Discipline and Consequences
Discipline is when we as parents apply punishment in order to gain control of situation, influence behavior, shape someones future actions or enforce obedience to a system of rules.
Consequences are outcomes that can be either negative or positive resulting from a person’s action. An average person, by nature will naturally strive towards positive outcomes. We tend to gauge our behavior based on the positive or negative outcomes we experience. When disciplining teenagers, experts will point out two types of consequences to focus on: natural and logical. Both types can be positive or negative.
A quick look into each:
Natural consequences obviously occur . . . uh, naturally. In other words, they are consequences that are not created or manipulated by anyone. For example, if you are careless with a hammer and you hit your thumb, it will hurt, possibly swell and turn blue. If on the other hand, you plant a tulip seed, nurture it with water and sunlight, you will naturally observe the blooming of a beautiful flower.

Logical consequences, on the other hand are situations created by someone in a position of authority and are logically connected to the wrong. We think of it as logical because it fits or matches the outlined offense. For example, if your teen does not clean up their bedroom, he/she will not be allowed to go with friends Friday night. On the other hand, if he/she finishes raking the yard by Friday, use of the family car will be provided for a weekend outing.

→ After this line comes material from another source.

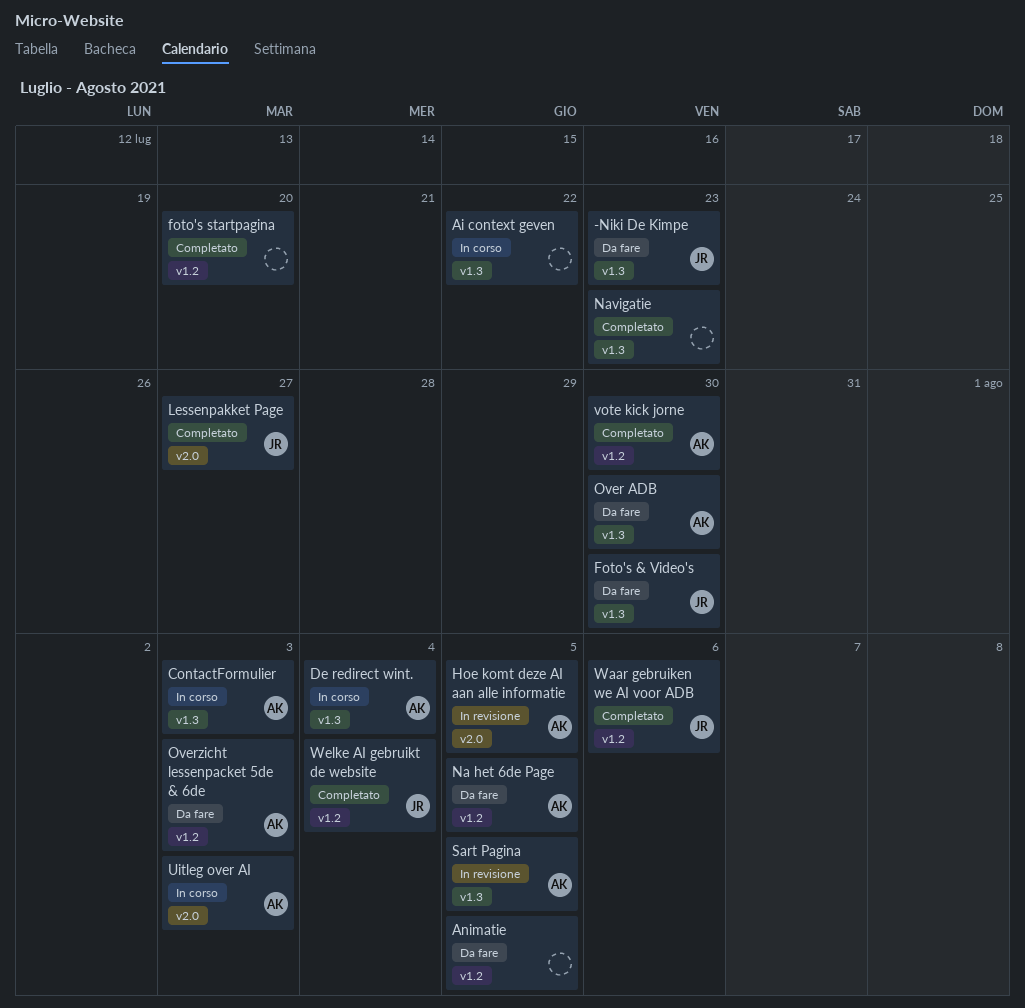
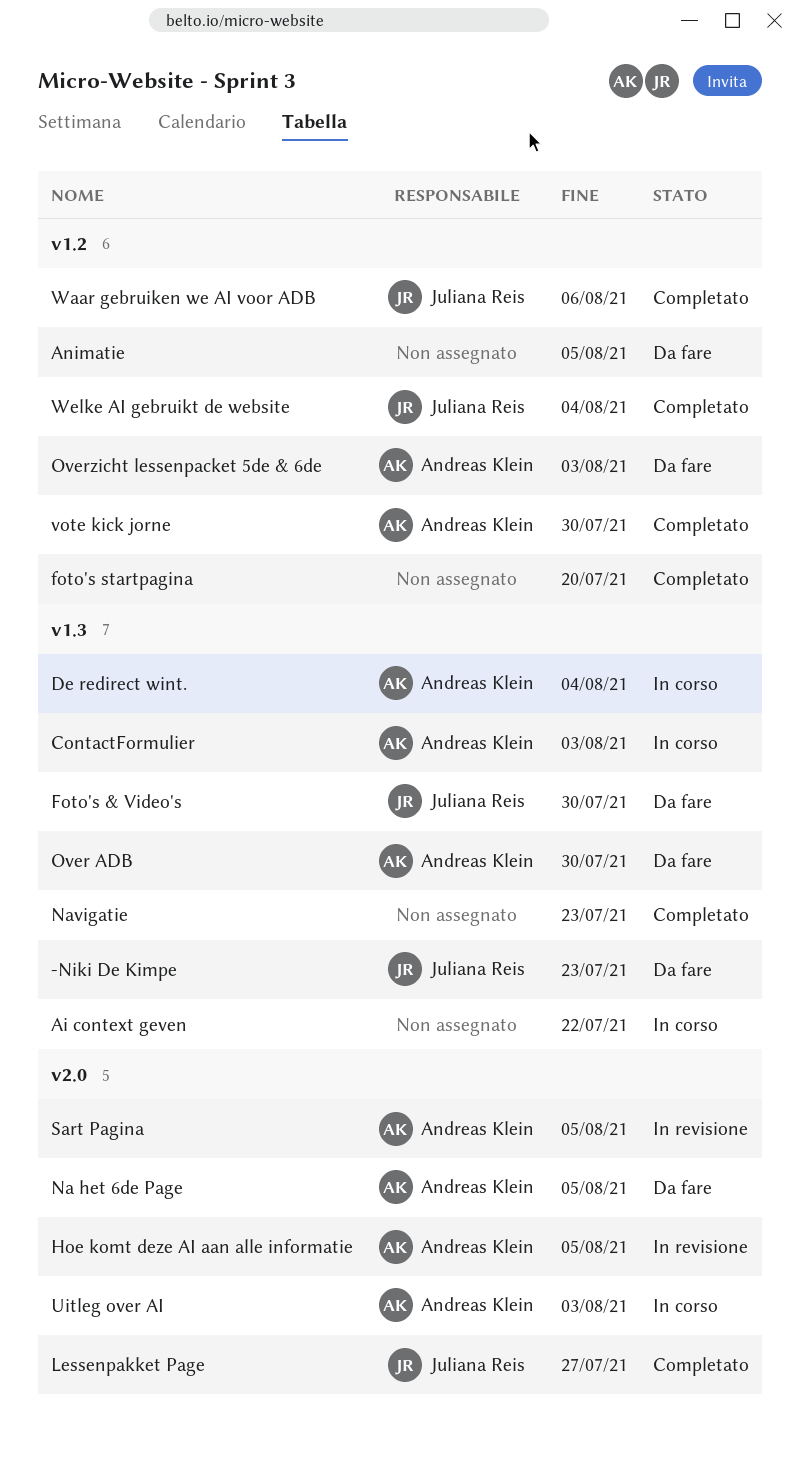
Na het 6de Page, label: v1.2 -> v2.0
Sart Pagina, label: v1.3 -> v2.0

We want our children to learn from their mistakes, but we have the choice of allowing our children to face natural consequences or impose logical ones. But how do you choose between the two types of consequences? When is one more effective than the other?
When natural consequences are immediate they are the most effective. Too often though, natural consequences are not immediate or either they are too dangerous to allow. For example, texting while driving could produce serious consequences. Not wearing a seat belt when driving may or may not result in a less immediate natural consequence. Both are important but pose a decision for parents. In both, natural consequences aren’t what a parent should use to teach their teen the responsibility of their own safety and it is up to the parents to sort out a logical consequence that will promote the desired behavior – in this instance not running into the street without looking or wearing a seatbelt.
Another instance of when logical consequences will be more effective than natural consequences is while your teen is getting a high school education. The benefits of good grades in school are so far off into the future that teens do not fully comprehend them. While your teen can repeat what he/she has been told: ‘good grades will get you into a good college and you’ll make more money’, until he/she sees the type of job or paycheck a college education can get, he/she will not understand the difference. Logical consequences, including rewards for good grades and privileges taken for poor grades work best as your teen can fully understand these.
There are times when the natural consequence is the better choice for the parent to make. One excellent example is when your teen is dating or making friends. Finding out what type of person your teen wants to be with and how your teen wants to be treated is going to be his/her choice. Dating or making friends with someone who isn’t his/her type is going to show that to him/her. Barring any mistreatment from a friend or a date, parents will need to hold their tongue and refrain from giving their opinions in order to let the natural consequences – positive or negative – happen.
Discipline choices are never easy. Hopefully knowing the difference between natural and logical consequences will help you make the right choices for you and your teen.